PAGE EXTRACT>
************

Patent Application
20250207653
The disclosure relates to an arrangement for at least partially adapting a damping property and a method for damping mechanical vibrations of a component as a function of a temperature.
Mechanical dampers are used in various technical areas to dampen vibrations of driven machines or from power transmission or to create mechanical decoupling. For example, combustion engines and, depending on the configuration, transmissions are mechanically decoupled from other components by mechanical vibration dampers made of an elastomer or by gas dampers. The dampers or damping measures are usually adapted to a specific frequency or frequency band of the vibrations.
For driven machines in the form of electric motors, damping measures in the form of washers made of an elastomer are also known. Due to the significantly larger speed range of electric motors compared to combustion engines, the damping measures used in electric motors may often only effectively compensate for a portion of the vibrations and frequencies generated. In addition, high-frequency acoustic noise may occur in electric motors, which may depend not only on the set speed of the electric motor but also on the temperature of the electric motor. Such temperature fluctuations may also have a detrimental effect on the damping measures of the electric motor, since conventional vibration dampers made of an elastomer regularly become softer with increasing temperature.
From U.S. Patent Application Publication No. 2021/0014958A1 an arrangement is known by which a thermal decoupling between a machine and an electrical component is implemented.

************

(Keypoints with bounding boxes)
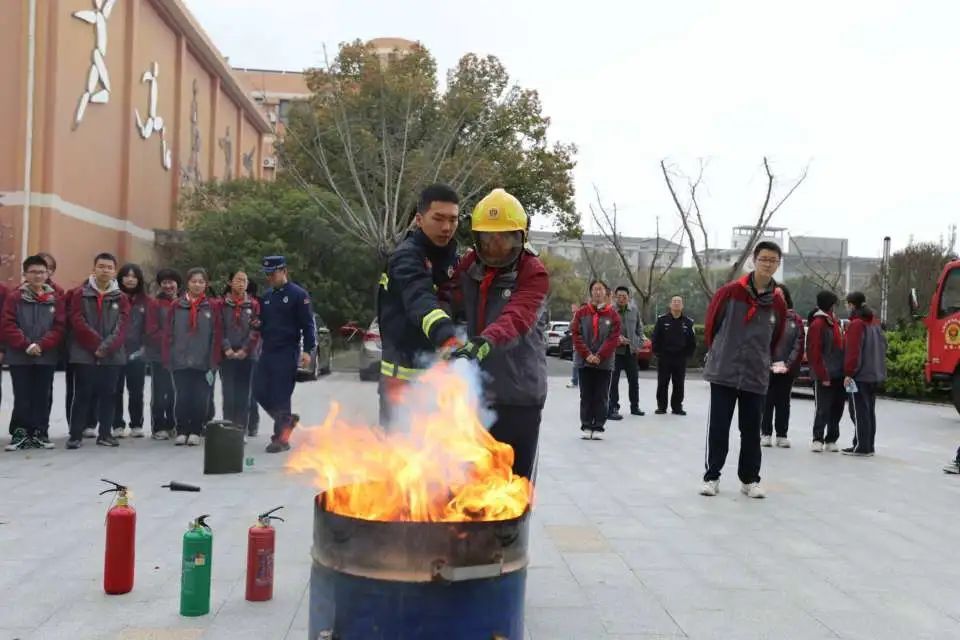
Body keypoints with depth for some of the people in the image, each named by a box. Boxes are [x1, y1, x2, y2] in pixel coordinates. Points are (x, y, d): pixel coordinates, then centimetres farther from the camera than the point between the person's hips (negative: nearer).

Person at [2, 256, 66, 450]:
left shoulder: (56, 299, 7)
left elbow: (59, 327, 0)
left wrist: (41, 345, -13)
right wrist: (26, 345, -16)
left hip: (47, 357, 2)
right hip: (19, 357, -1)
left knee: (42, 396, 5)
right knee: (22, 397, 0)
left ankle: (39, 433, 13)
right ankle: (20, 433, 8)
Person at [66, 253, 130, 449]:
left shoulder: (121, 298, 8)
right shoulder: (80, 294, 3)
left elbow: (121, 328, 0)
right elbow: (79, 323, -6)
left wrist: (107, 347, -13)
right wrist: (97, 345, -12)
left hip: (113, 357, 2)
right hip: (84, 355, -2)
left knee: (108, 395, 7)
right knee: (83, 394, -1)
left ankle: (105, 434, 16)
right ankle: (75, 435, 5)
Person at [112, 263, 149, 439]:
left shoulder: (145, 301, 7)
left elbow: (148, 328, 9)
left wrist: (142, 348, 1)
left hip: (137, 354, 2)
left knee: (136, 391, 6)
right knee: (117, 391, 4)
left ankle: (137, 425, 15)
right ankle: (118, 426, 11)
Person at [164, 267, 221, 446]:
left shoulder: (212, 306, 4)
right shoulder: (176, 306, 6)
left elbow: (217, 336, 2)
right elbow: (168, 334, 6)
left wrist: (214, 362, -3)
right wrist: (167, 360, -1)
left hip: (203, 363, -1)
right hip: (180, 362, 1)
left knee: (200, 399, 1)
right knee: (182, 398, 1)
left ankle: (195, 432, 12)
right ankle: (181, 431, 13)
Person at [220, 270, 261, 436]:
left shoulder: (253, 305, 6)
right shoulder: (222, 304, 6)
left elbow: (255, 330, 0)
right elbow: (219, 328, 1)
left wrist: (244, 350, -9)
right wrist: (227, 348, -11)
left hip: (247, 355, 0)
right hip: (227, 355, 0)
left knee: (244, 394, 1)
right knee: (229, 393, -3)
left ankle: (242, 429, 5)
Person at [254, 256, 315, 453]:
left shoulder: (298, 295, -5)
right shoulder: (266, 296, 16)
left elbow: (308, 325, -8)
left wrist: (307, 350, -15)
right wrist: (257, 330, 1)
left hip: (287, 353, -7)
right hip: (267, 352, 7)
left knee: (280, 396, -6)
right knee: (260, 391, 5)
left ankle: (281, 438, 4)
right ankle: (287, 419, 26)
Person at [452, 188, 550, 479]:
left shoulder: (533, 273, -11)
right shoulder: (468, 265, 5)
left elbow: (518, 318, -29)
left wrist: (485, 342, -49)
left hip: (519, 394, -5)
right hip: (473, 393, 5)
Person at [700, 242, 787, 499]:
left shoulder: (778, 303, 3)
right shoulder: (729, 292, -6)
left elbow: (775, 340, 16)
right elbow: (711, 324, 6)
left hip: (756, 378, 2)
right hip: (723, 373, -2)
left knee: (752, 431, 8)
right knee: (718, 428, 2)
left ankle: (749, 480, 20)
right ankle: (712, 477, 11)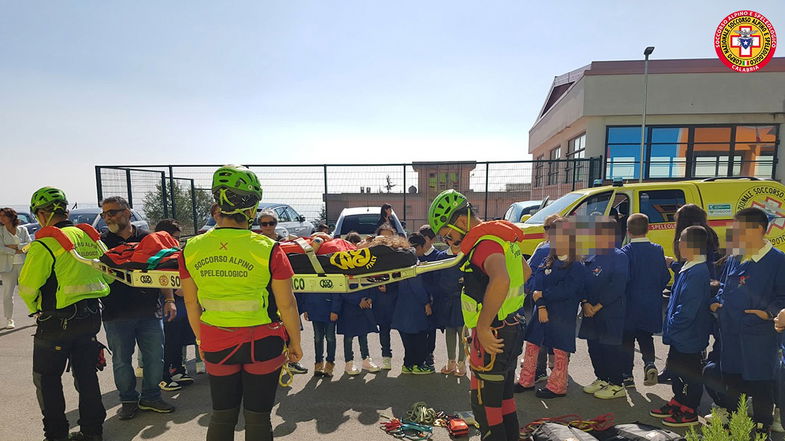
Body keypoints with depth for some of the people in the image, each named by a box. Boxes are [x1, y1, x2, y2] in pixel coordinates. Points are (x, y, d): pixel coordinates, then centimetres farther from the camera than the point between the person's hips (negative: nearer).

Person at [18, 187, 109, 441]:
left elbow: (27, 287, -12)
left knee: (47, 379, 12)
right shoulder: (89, 237, 5)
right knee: (86, 374, 16)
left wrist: (36, 309, 7)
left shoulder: (45, 244, -15)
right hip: (91, 317, 6)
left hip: (57, 322, -6)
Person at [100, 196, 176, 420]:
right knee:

************

WORK TO COMPLETE> Write out the portion of the patent extract starting with "For driven machines" and going on through "with increasing temperature.". Draw only on the patent extract in responding.

RESULT OF THIS EXERCISE>
For driven machines in the form of electric motors, damping measures in the form of washers made of an elastomer are also known. Due to the significantly larger speed range of electric motors compared to combustion engines, the damping measures used in electric motors may often only effectively compensate for a portion of the vibrations and frequencies generated. In addition, high-frequency acoustic noise may occur in electric motors, which may depend not only on the set speed of the electric motor but also on the temperature of the electric motor. Such temperature fluctuations may also have a detrimental effect on the damping measures of the electric motor, since conventional vibration dampers made of an elastomer regularly become softer with increasing temperature.